Financial Update – Sept 2022

Another month, another update. A few random comments.

Good Reads/Listens/Watches

  • WSJ on the versatility of the HSA (link).
    • Not much new here, but it was the first time I’d heard of this trick:
      • Children of parents with HSAs can qualify for their own HSA.
      • This is a mind-blower: Under current law, children such as recent graduates can fund their own HSA based on their parents’ health coverage.

        Say that Jane, age 23, is employed but still has health insurance through her parents’ high-deductible plan with an HSA. (Many children are covered by parental plans until age 26.) If Jane isn’t claimed as a dependent on her parents’ income-tax return, she can put up to $7,750—yes, the family amount—into her own HSA, even if her parents have funded their own. Jane doesn’t have to fund the HSA with her own earnings; someone else could give her the money for it.
  • Welcome to Wrexham (link).
  • Beau Miles bids farewell to his beloved hat (link).
    • He is a masterful storyteller.

Directions:
a: List every item recommended under the "Good Reads/Listens/Watches" heading of the September 2022 financial update.
b: Write a continuation of the September 2022 financial update, picking up after its final line.

Extracted data entries:

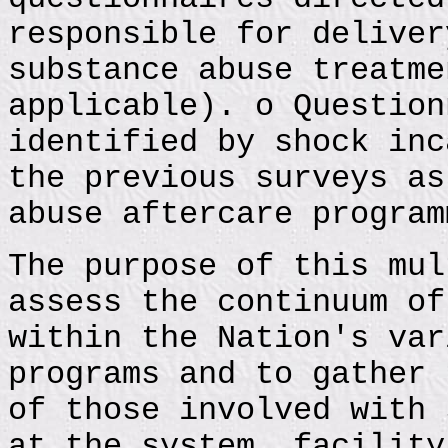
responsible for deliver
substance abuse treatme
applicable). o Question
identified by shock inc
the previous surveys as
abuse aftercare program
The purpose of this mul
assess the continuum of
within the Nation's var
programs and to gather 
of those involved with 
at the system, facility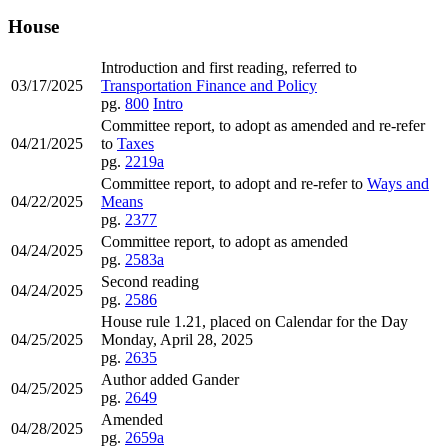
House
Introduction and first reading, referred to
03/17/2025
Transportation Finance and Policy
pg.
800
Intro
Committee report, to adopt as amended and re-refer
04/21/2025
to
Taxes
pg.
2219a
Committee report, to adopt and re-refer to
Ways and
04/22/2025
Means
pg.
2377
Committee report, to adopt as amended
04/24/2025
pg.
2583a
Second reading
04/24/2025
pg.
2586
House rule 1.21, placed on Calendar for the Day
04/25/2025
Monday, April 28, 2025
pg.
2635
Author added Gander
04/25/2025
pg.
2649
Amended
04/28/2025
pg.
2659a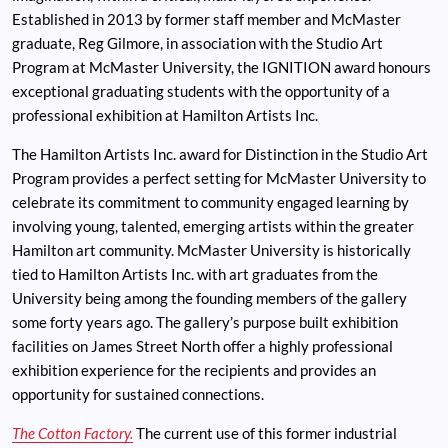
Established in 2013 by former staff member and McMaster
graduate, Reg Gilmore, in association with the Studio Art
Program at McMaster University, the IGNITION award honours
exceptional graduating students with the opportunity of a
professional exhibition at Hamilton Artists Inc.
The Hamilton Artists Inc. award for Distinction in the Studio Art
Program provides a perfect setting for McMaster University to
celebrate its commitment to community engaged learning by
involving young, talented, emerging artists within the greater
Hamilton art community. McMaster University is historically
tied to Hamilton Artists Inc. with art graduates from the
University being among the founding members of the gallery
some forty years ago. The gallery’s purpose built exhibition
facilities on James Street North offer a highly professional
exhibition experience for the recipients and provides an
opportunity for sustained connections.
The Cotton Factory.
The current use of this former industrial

* * *

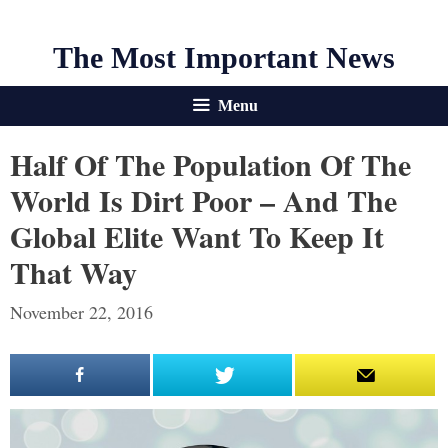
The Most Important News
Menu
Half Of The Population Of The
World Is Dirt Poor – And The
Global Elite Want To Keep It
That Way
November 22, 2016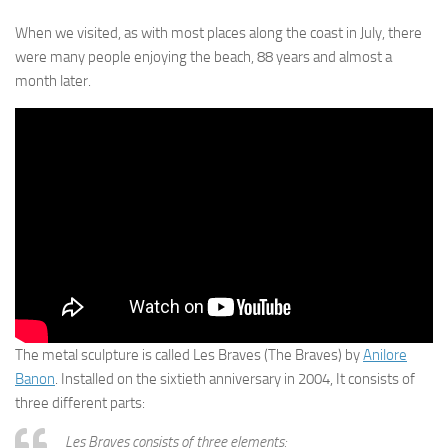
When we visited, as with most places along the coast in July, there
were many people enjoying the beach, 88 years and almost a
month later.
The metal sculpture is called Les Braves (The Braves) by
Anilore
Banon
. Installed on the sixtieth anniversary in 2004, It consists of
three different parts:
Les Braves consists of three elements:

Task results:
a:
1. WSJ on the versatility of the HSA
2. Welcome to Wrexham
3. Beau Miles bids farewell to his beloved hat

b:
    • Here are his videos sorted by view count (link).

Life

  • I visited Banff for the second time in 12 months (and the second time ever). This time it was for work. Mrs FP stayed home.
    • I managed to squeeze in 2 hikes:
      • Moraine Lake to Lake Louise (Caltopo Link).
        • While there are hordes of people near Moraine and Louise, hardly anyone hikes the 12 miles between the two. The (relative) solitude was much appreciated.
        • 3k elevation up, 3.5k elevation down.
      • Sulphur mountain.
        • This time, I didn’t visit the hot spring on the way down. Bummer.
  • Life remains busy with 5 kids, though we are managing to keep our heads above water.


I visited this place too (Stanford). I don’t know how the faculty afford to live here.



Calgary food court. A bit more variety than in the US. The Great Canadian Hot Dog Arbitrage (GCHDA) is still alive and well. Based on current exchange rates, the hot dog + soda is $1.12 (=$1.5*0.75). 


Glorious, glorious poutine. 5.99 (+0.30 tax) CAD of pure (heart attack inducing) bliss. I had this “meal” twice in the span of 4 days. The first time was glorious. The second time, however, caused me to question the wisdom of my life’s choices.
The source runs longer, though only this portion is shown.